Chicago Schools See Interest Rate On Variable-Rate Debt Jump to 9%

CHICAGO - Already grappling with a spike in interest rates on nearly $1 billion of auction-rate securities in its overall debt holdings, the Chicago Public Schools system last week saw the rate on an insured $65 million variable-rate demand obligation bond jump to a state-imposed maximum of 9% at remarketing.

The district saw the steep increase in the rate on a tranche of bonds that carry insurance from triple-A rated CIFG Assurance NA,schools treasurer David Bryant said Friday. The insurer's credit is under review by Moody's Investors Service for a possible downgrade, is on negative watch from Fitch Ratings, and carries a negative outlook from Standard & Poor's.

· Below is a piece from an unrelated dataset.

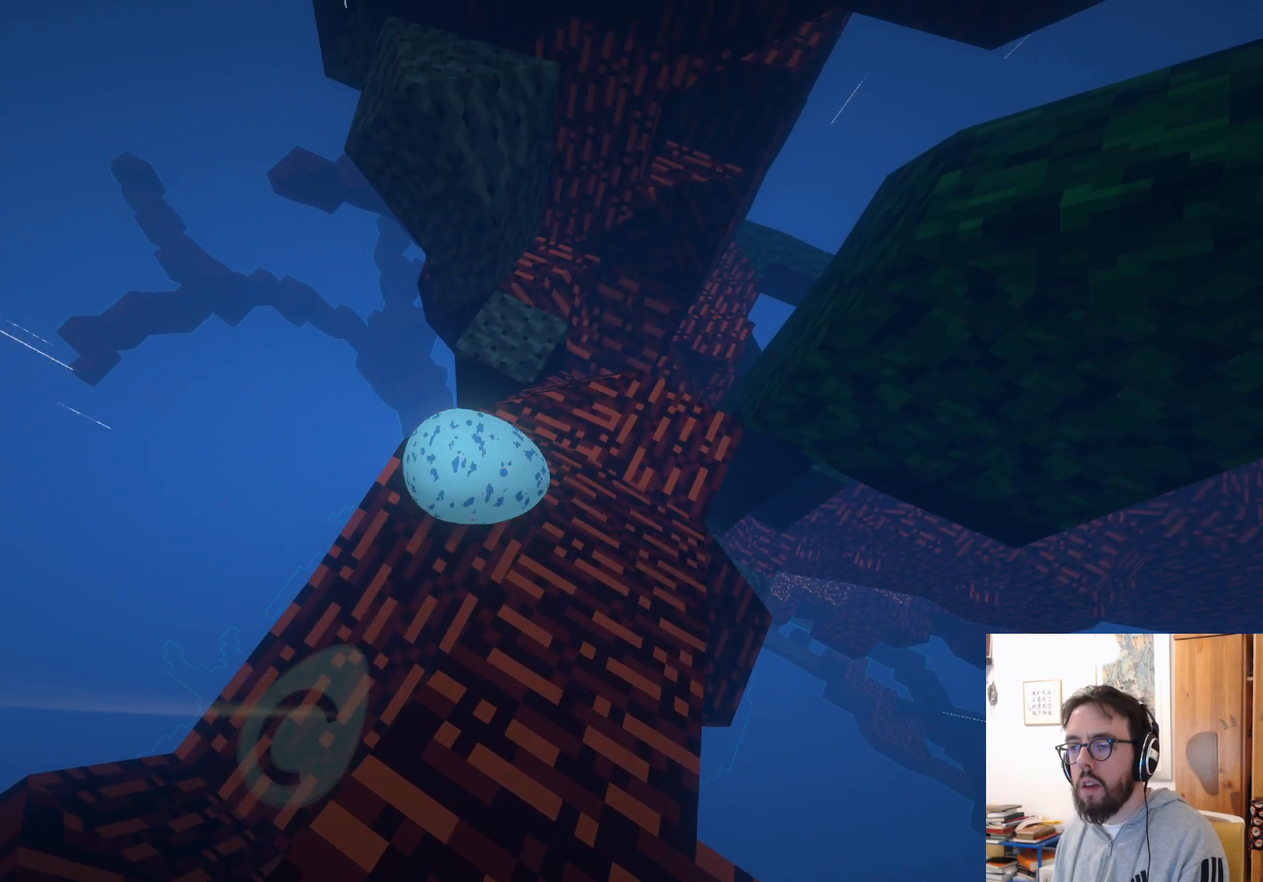
{"buttons": [], "left_stick": "up-left", "right_stick": "center", "events": [[350, "left_stick", "up"], [483, "left_stick", "up-left"]]}
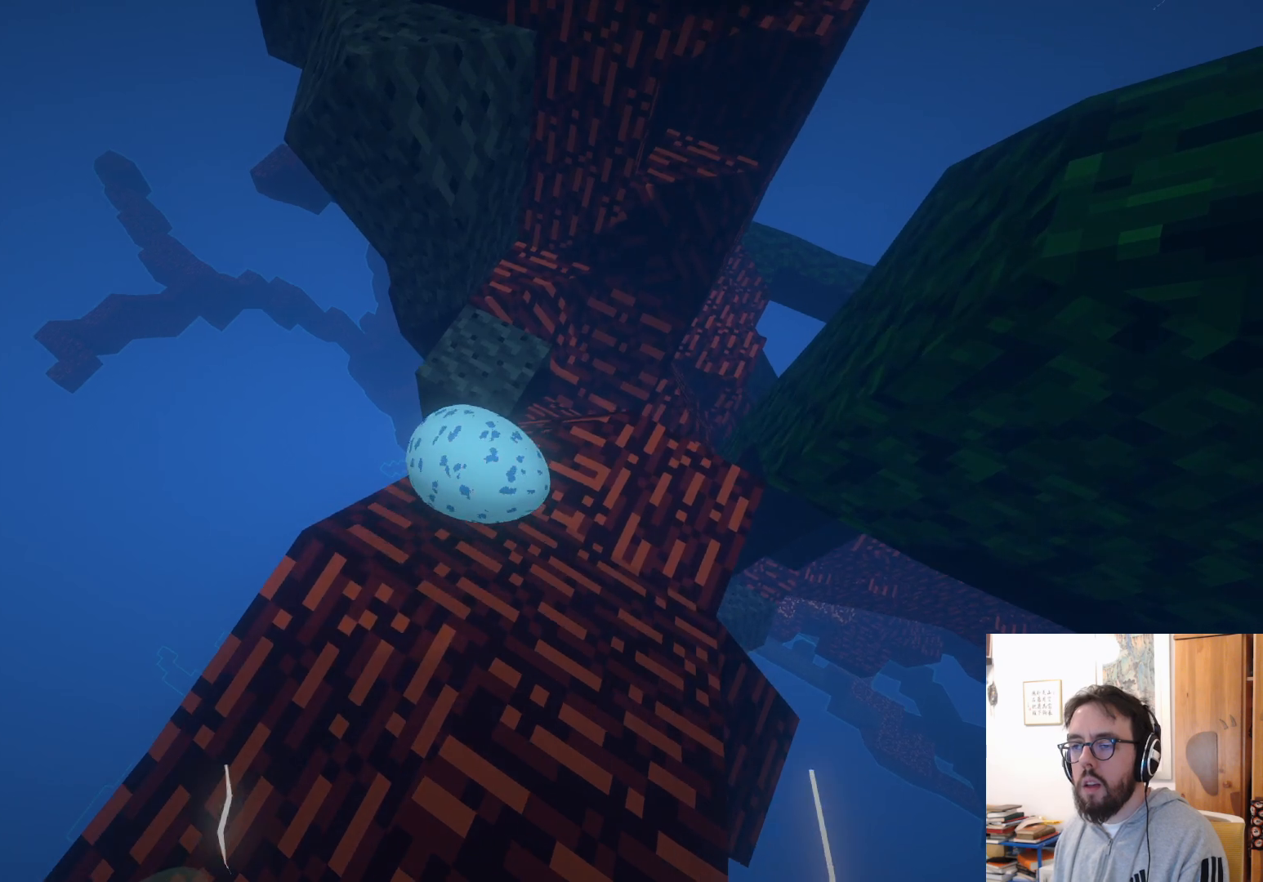
{"buttons": [], "left_stick": "down-left", "right_stick": "center", "events": [[200, "left_stick", "left"], [483, "left_stick", "down-left"]]}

Like other issuers with a good chunk of auction-rate securities, the district has been grappling with how best to bring its borrowing costs down on its $1 billion ARS debt portfolio as rates shot up and auctions have failed over credit and liquidity concerns.

CPS, like others, is considering the option of converting to a more traditional liquidity-backed VRDO bond, but the concerns over the credit crunch and insurance quality have driven variable rates up over the last week also. That's hurt the allure of the variable-rate demand market as an alternative to auction-rate securities as reports grow of remarketing agents directing investors to draw on the paper's liquidity facility provided under a letter of credit or standby purchase agreement. Those draws and the rush of issuers seeking liquidity support in order to restructure ARS to VRDO bonds has dried up capacity and driven up prices.

In addition to $1 billion of ARS, CPS has another $1.8 billion of variable-rate bonds in its overall debt portfolio of $4.5 billion. The district uses seven firms in the role of broker-dealer on its auction rate holdings that were issued beginning in 2003. The district has contracts with all of the major triple-A rated monoline insurers. Much of the floating rate exposure - in both auction-rate and variable-rate mode - is hedged through swap contracts and built into its bond documents in some cases is the ability to convert to different modes.

Bryant said the district can withstand the increased borrowing costs for a limited time as officials left a financial cushion in place when constructing the deals to account for the occasional mismatches in debt service payments and swap payments.

"We do not expect that this will impact the operations of CPS, but we are working as quickly as we can to restructure the ARS," Bryant said. The district has had preliminary discussions with insurers that back its debt and potential liquidity providers. The district is working with its longtime financial adviser Adela Cepeda of A.C. Advisory Inc.

Amid limited ability to raise revenues, CPS struggles annually to balance its operational budget and this year is seeking $180 million in additional state funding. The district also in the last few years has been squeezed to fund its long-term capital budget amid a drought in state capital aide. The city stepped up in 2006 to provide about $600 million in tax-increment funds to help the capital program stay on track.

While the increased auction rates sting, the district does benefit from state law that limits interest rates to 9%, so it's escaped the spike in some cases of up to 20% seen by other issuers in states that don't have similar limits in their statutes.

The district, that issues its debt through the Chicago Board of Education, late last year put on hold a planned $150 million new-money auction rate sale amid volatility in the market although auctions had not yet begun to fail at that point. Bryant said the district intends later this year to issue new-money debt.

The district carries general obligation ratings of A-plus from Fitch Ratings and AA-minus Standard & Poor's and A1 from Moody's Investors Service.